PM Takaichi Naik, Jepang Bakal Punya Militer Seperti Era PD II Lagi?
- Sanae Takaichi resmi menjadi Perdana Menteri perempuan pertama Jepang. Ia bertekad memperkuat pertahanan nasional dengan menaikkan anggaran militer dan mendorong revisi Pasal 9 Konstitusi.

Muhammad Imam Hatami
Author


JAKARTA, TRENASIA.ID - Sanae Takaichi resmi menjabat sebagai Perdana Menteri ke-104 Jepang, sekaligus menjadi perempuan pertama yang menduduki jabatan tertinggi dalam sejarah politik Negeri Sakura.
Politisi konservatif dari Partai Demokrat Liberal (LDP) ini memenangkan pemungutan suara di parlemen dengan 237 suara di majelis rendah dan 125 suara di majelis tinggi.
Langkah Takaichi menandai perubahan besar dalam arah kebijakan Jepang. Dengan latar belakang politik nasionalis dan sikap keras terhadap isu keamanan, Takaichi bertekad membawa Jepang ke posisi yang lebih tegas dalam pertahanan dan geopolitik Asia Timur.
Dilansir laman Forbes, Rabu, 22 Oktober 2025, dalam pidato perdananya, Takaichi menegaskan rencana untuk menaikkan anggaran militer Jepang dari 1% menjadi 2% dari PDB, serta mendorong amandemen Pasal 9 Konstitusi Jepang.
Baca juga : Abaikan Purbaya, BI Pilih Tahan Suku Bunga 4,75 Persen
Pasal ini, yang dikenal sebagai “Pasal Perdamaian”, lahir pasca-Perang Dunia II di bawah pengawasan Amerika Serikat, dan secara tegas melarang Jepang memiliki angkatan perang serta berperang sebagai alat diplomasi negara.
Selama lebih dari tujuh dekade, Pasal 9 menjadi simbol perdamaian Jepang. Namun, di bawah tekanan ancaman regional dari China, Korea Utara, dan Korea Selatan, interpretasi pasal ini mulai melunak. Jepang membentuk Japan Self-Defense Forces (JSDF) sejak 1950-an sebagai kekuatan pertahanan murni, bukan militer ofensif.
Kini, di bawah kepemimpinan Takaichi, langkah menuju remiliterisasi penuh tampak semakin nyata. Ia menilai bahwa Jepang perlu memiliki kemampuan pertahanan yang “nyata dan mandiri” agar tidak sepenuhnya bergantung pada payung keamanan Amerika Serikat.
Kekhawatiran China dan Dampak Geopolitik
Kenaikan Takaichi ke kursi perdana menteri langsung memicu kekhawatiran di Beijing. China menilai kebijakan kerasnya berpotensi menghidupkan kembali semangat militerisme Jepang yang pernah memicu konflik besar di Asia pada era Perang Dunia II.
Media pemerintah China bahkan menyebut bahwa Jepang kini “berada di ambang perubahan bersejarah dalam politik pasca-perang.”
“Kebangkitan Takaichi telah disaksikan dengan cemas di Beijing. Reputasinya sebagai sosok yang gigih dan berani memperjuangkan gagasan remiliterisasi Jepang telah mendahuluinya dan tampaknya telah mengguncang Beijing,” tulis laman Forbes dalam laporannya.
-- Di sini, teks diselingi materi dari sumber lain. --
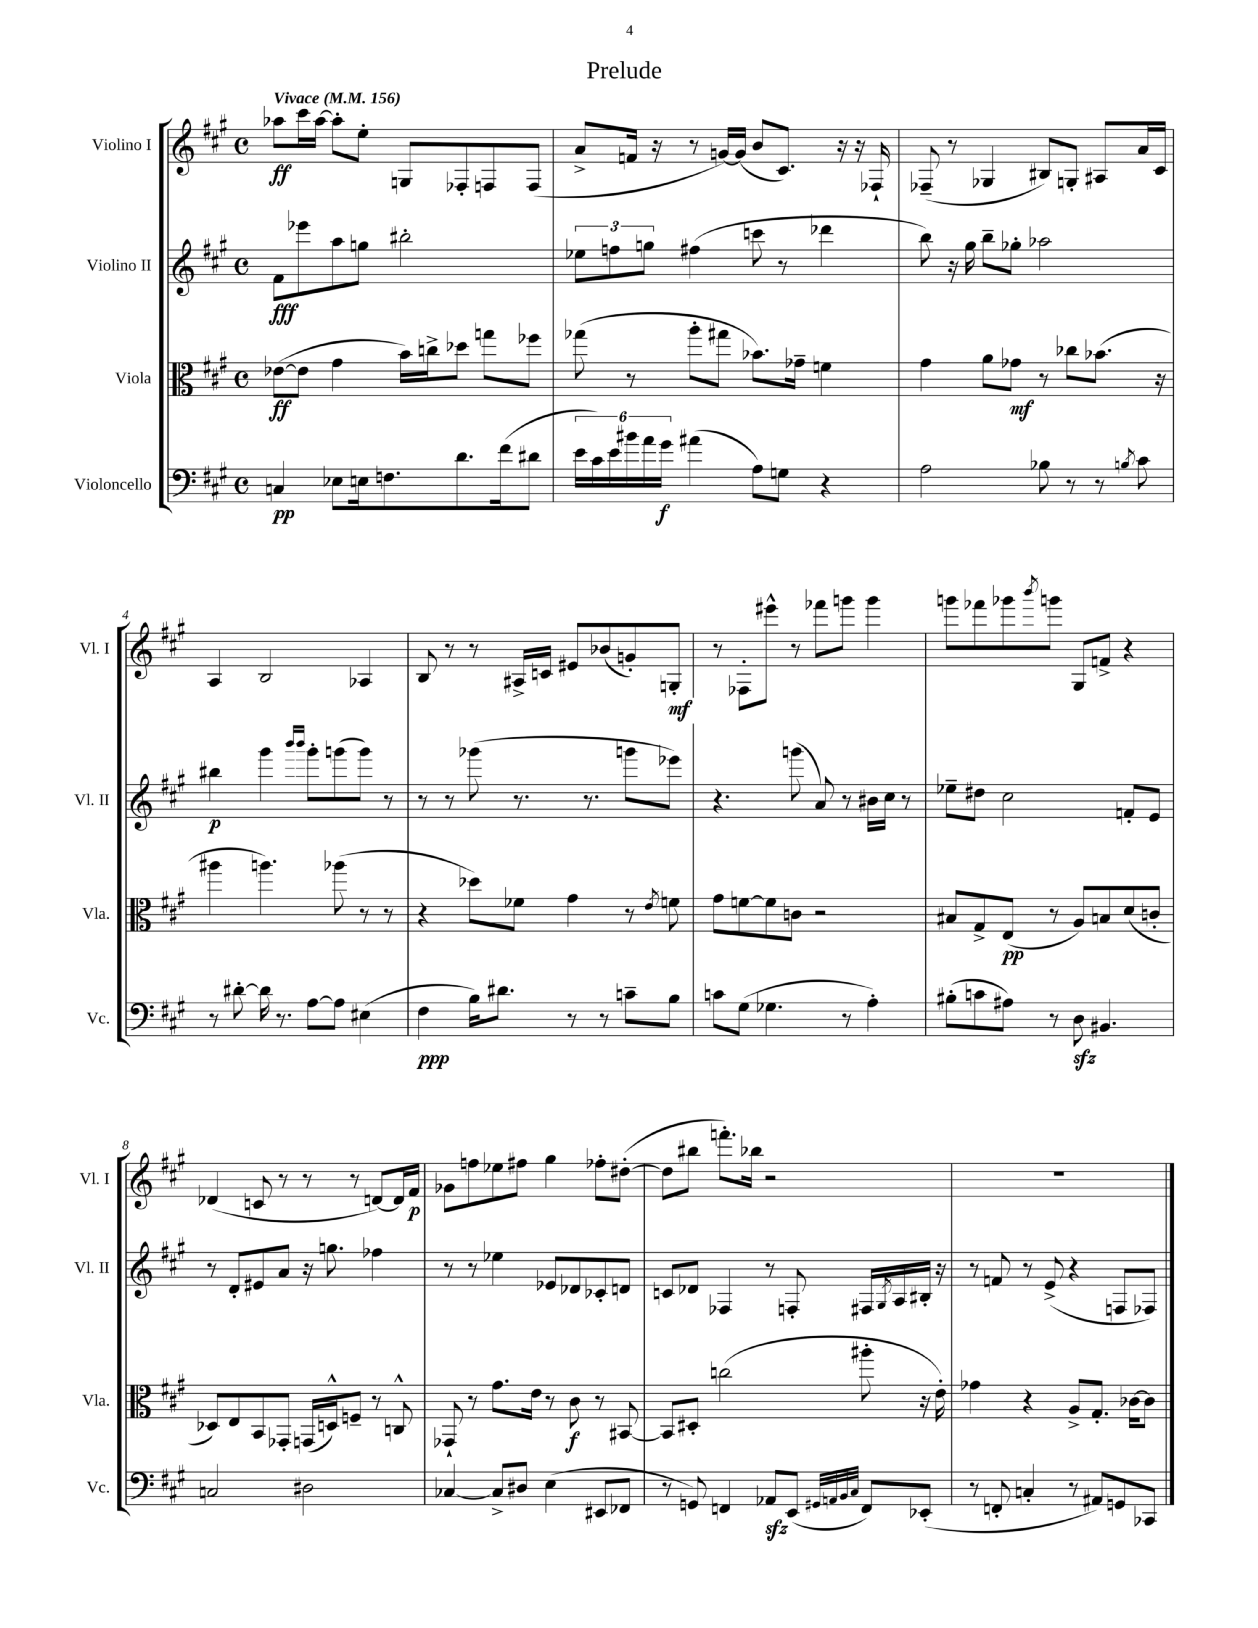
\header { title = "Prelude" }
<<
\new StaffGroup <<
\new Staff = "s0" \with { instrumentName = "Violino I" shortInstrumentName = "Vl. I" } {
    \clef treble \key a \major \defaultTimeSignature \time 4/4 \tempo "Vivace" 4 = 156
    aes''8\ff cis'''16 aes''16~ aes''8-. e''8-. g8 fes8-. f8 f8( |
    a'8-> f'16 r16 r8 g'16~) g'16( b'8 cis'8.) r16 r16 fes16-! |
    fes8--( r8 ges4 bis8) g8-. ais8 a'16 cis'16 |
    a4 b2 aes4 |
    b8 r8 r8 ais16-> c'16 eis'8 bes'8( g'8-.) g8-.\mf |
    r8 fes8-. eis'''8-^ r8 fes'''8 g'''8 g'''4 |
    g'''8 fes'''8 ges'''8 \acciaccatura { b'''8 } g'''8 gis8 f'8-> r4 |
    des'4( c'8 r8 r8 r8 d'8~) d'16 fis'16\p |
    ges'8 f''8 ees''8 fis''8 gis''4 fes''8-. dis''8~-.( |
    dis''8 bis''8 f'''8.-.) bes''16 r2 |
    R1 \bar "|." |
}
\new Staff = "s1" \with { instrumentName = "Violino II" shortInstrumentName = "Vl. II" } {
    \clef treble \key a \major \defaultTimeSignature \time 4/4
    fis'8\fff ees'''8 a''8 g''8 bis''2-. |
    \tuplet 3/2 { ees''8 f''8 g''8 } fis''4( c'''8 r8 des'''4 |
    b''8) r16 gis''16 b''8-- ges''8-. aes''2 |
    bis''4\p gis'''4 \grace { b'''16 b'''16 } gis'''8-. g'''8( g'''8) r8 |
    r8 r8 ges'''8( r8. r8. g'''8 ees'''8) |
    r4. g'''8( a'8) r8 bis'16 cis''16 r8 |
    ees''8-- dis''8 cis''2 f'8-. e'8 |
    r8 d'8-. eis'8 a'8 r16 g''8. fes''4 |
    r8 r8 ees''4 ees'8 des'8 ces'8-. d'8 |
    c'8 des'8 fes4 r8 f8-. fis16 \acciaccatura { gis8 } a16 bis16-. r16 |
    r8 f'8 r8 e'8->( r4 f8 fes8) \bar "|." |
}
\new Staff = "s2" \with { instrumentName = "Viola" shortInstrumentName = "Vla." } {
    \clef alto \key a \major \defaultTimeSignature \time 4/4
    ees'8~\ff( ees'8 gis'4 b'16) c''16-> des''8 g''8 fes''8 |
    ges''8( r8 a''8-. gis''8 bes'8.) ges'16-- f'4 |
    gis'4 a'8 ges'8\mf r8 ces''8 bes'8.( r16 |
    ais''4 a''4.) aes''8( r8 r8 |
    r4 des''8) fes'8 gis'4 r8 \acciaccatura { e'8 } f'8 |
    gis'8 f'8~ f'8 c'8 r2 |
    bis8 gis8-> e8\pp( r8 a8) b8 d'8( c'8-. |
    des8) e8 b,8 ges,8-. g,16( d16-^) f8-- r8 c8-^ |
    ges,8-! r8 gis'8. e'16 r8 cis'8\f r8 bis,8~ |
    bis,8 dis8-. c''2( ais''8-. r16 e'16-.) |
    ges'4 r4 a8-> gis8.-. ces'16~ ces'8 \bar "|." |
}
\new Staff = "s3" \with { instrumentName = "Violoncello" shortInstrumentName = "Vc." } {
    \clef bass \key a \major \defaultTimeSignature \time 4/4
    c4\pp ees8 e16 f8. d'8. fis'16( dis'8 |
    \tuplet 6/4 { e'16 cis'16) e'16 bis'16 a'16 gis'16\f } ais'4( a8) g8 r4 |
    a2 bes8 r8 r8 \acciaccatura { b8 } cis'8 |
    r8 dis'8~-. dis'16 r8. a8~ a8 eis4( |
    fis4\ppp b16) dis'8. r8 r8 c'8-- b8 |
    c'8 gis8( ges4. r8 a4-.) |
    bis8-.( c'8 ais8) r8 d8\sfz bis,4. |
    c2 dis2 |
    ces4~ ces8-> dis8 e4( eis,8 fes,8 |
    r8 g,8) f,4 aes,8\sfz e,8( \grace { gis,32 a,32 b,32 cis32 } f,8) ees,8-.( |
    r8 f,8-. c4-. r8 ais,8) g,8 ces,8 \bar "|." |
}
>>
>>
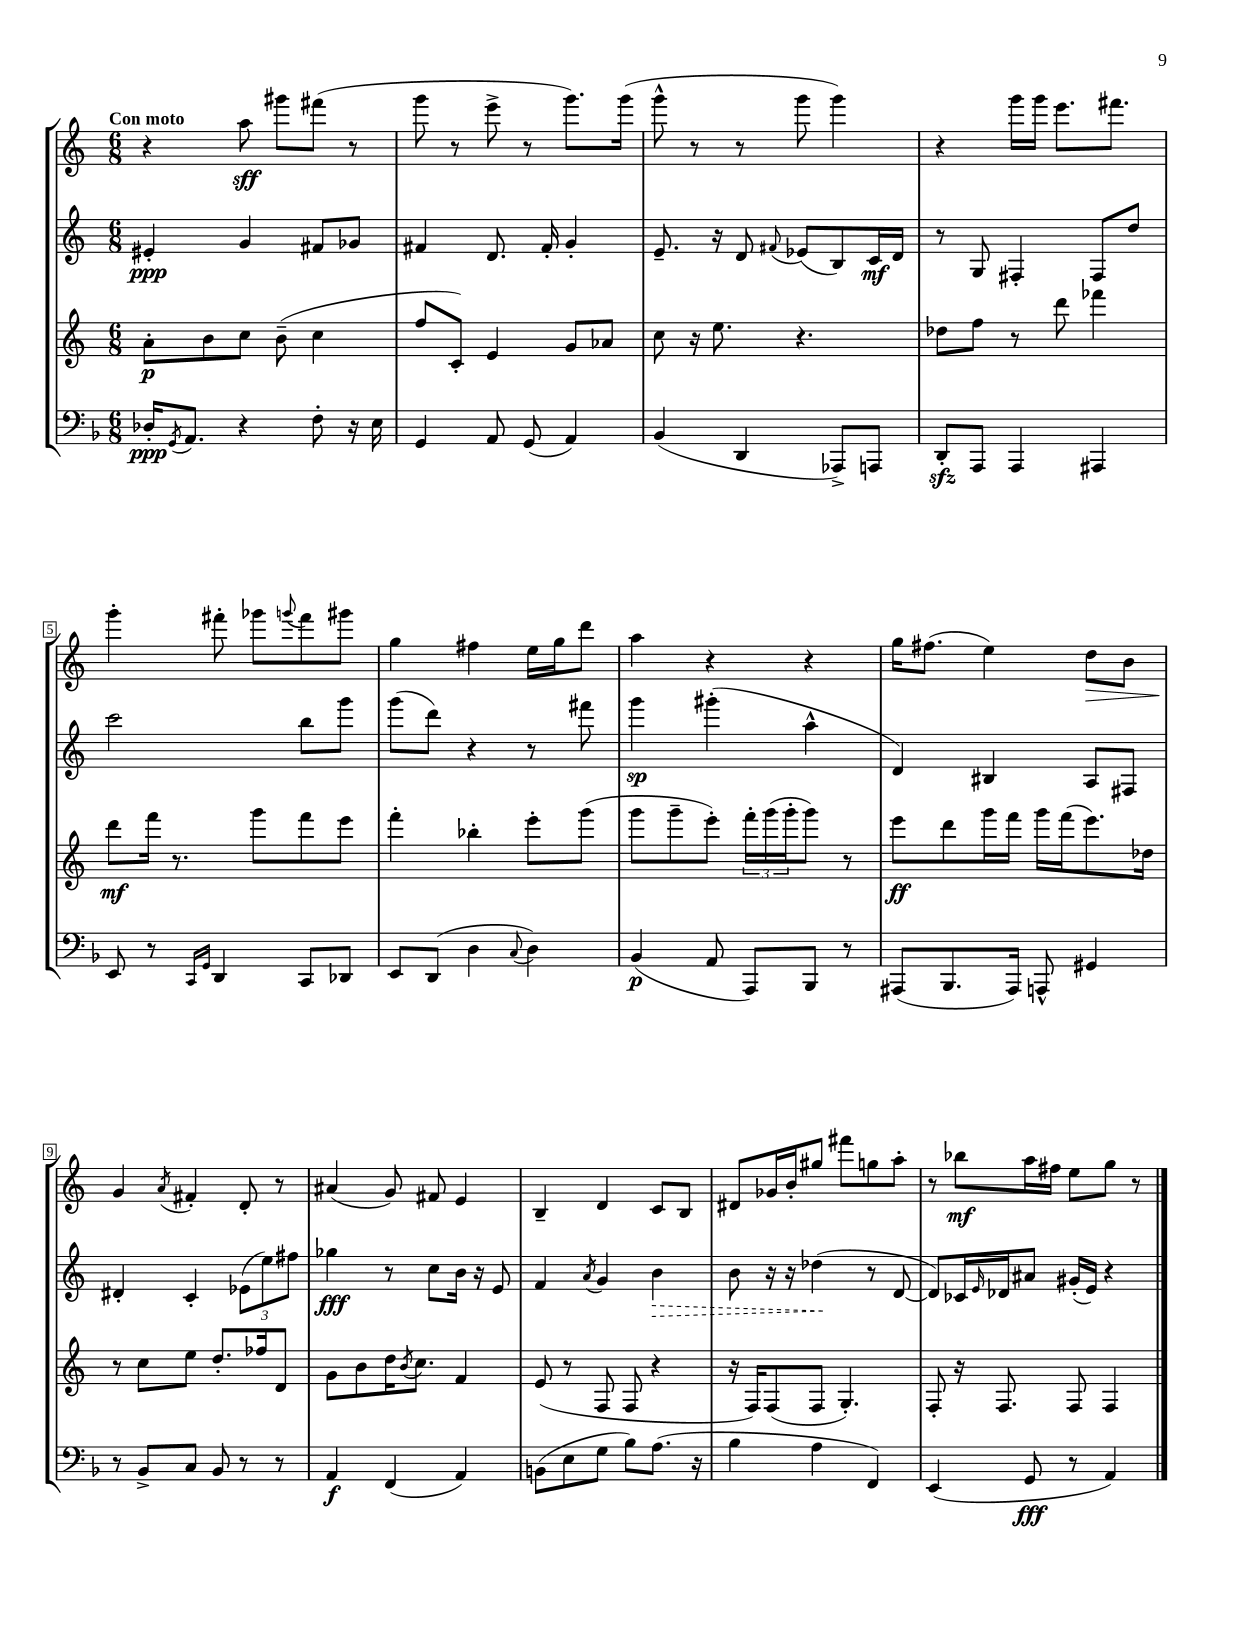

Baca juga : Melemah 13,60 Poin, LQ45 Ditutup di 806,30 Poin
Hubungan Jepang-China selama ini sudah tegang akibat sengketa wilayah di Laut China Timur dan rivalitas ekonomi di kawasan Indo-Pasifik. Dengan Takaichi yang dikenal sebagai tokoh “hawkish”, ketegangan ini diperkirakan akan meningkat, terutama jika amandemen Pasal 9 benar-benar disahkan.
Langkah Sanae Takaichi menandai babak baru dalam sejarah Jepang modern, bukan hanya karena ia menjadi perempuan pertama yang memimpin negara tersebut, tetapi juga karena tekadnya untuk mengubah fondasi konstitusional yang telah membatasi Jepang sejak 1947.
Jika revisi Pasal 9 benar-benar terjadi, Jepang akan memiliki legitimasi penuh untuk membangun kekuatan militer seperti negara besar lainnya. Hal ini berpotensi mengubah keseimbangan kekuatan di Asia Timur, sekaligus menimbulkan pertanyaan besar:
Apakah Jepang sedang menuju kebangkitan militer seperti era Perang Dunia II, atau sekadar menyesuaikan diri dengan dinamika keamanan global yang semakin kompleks?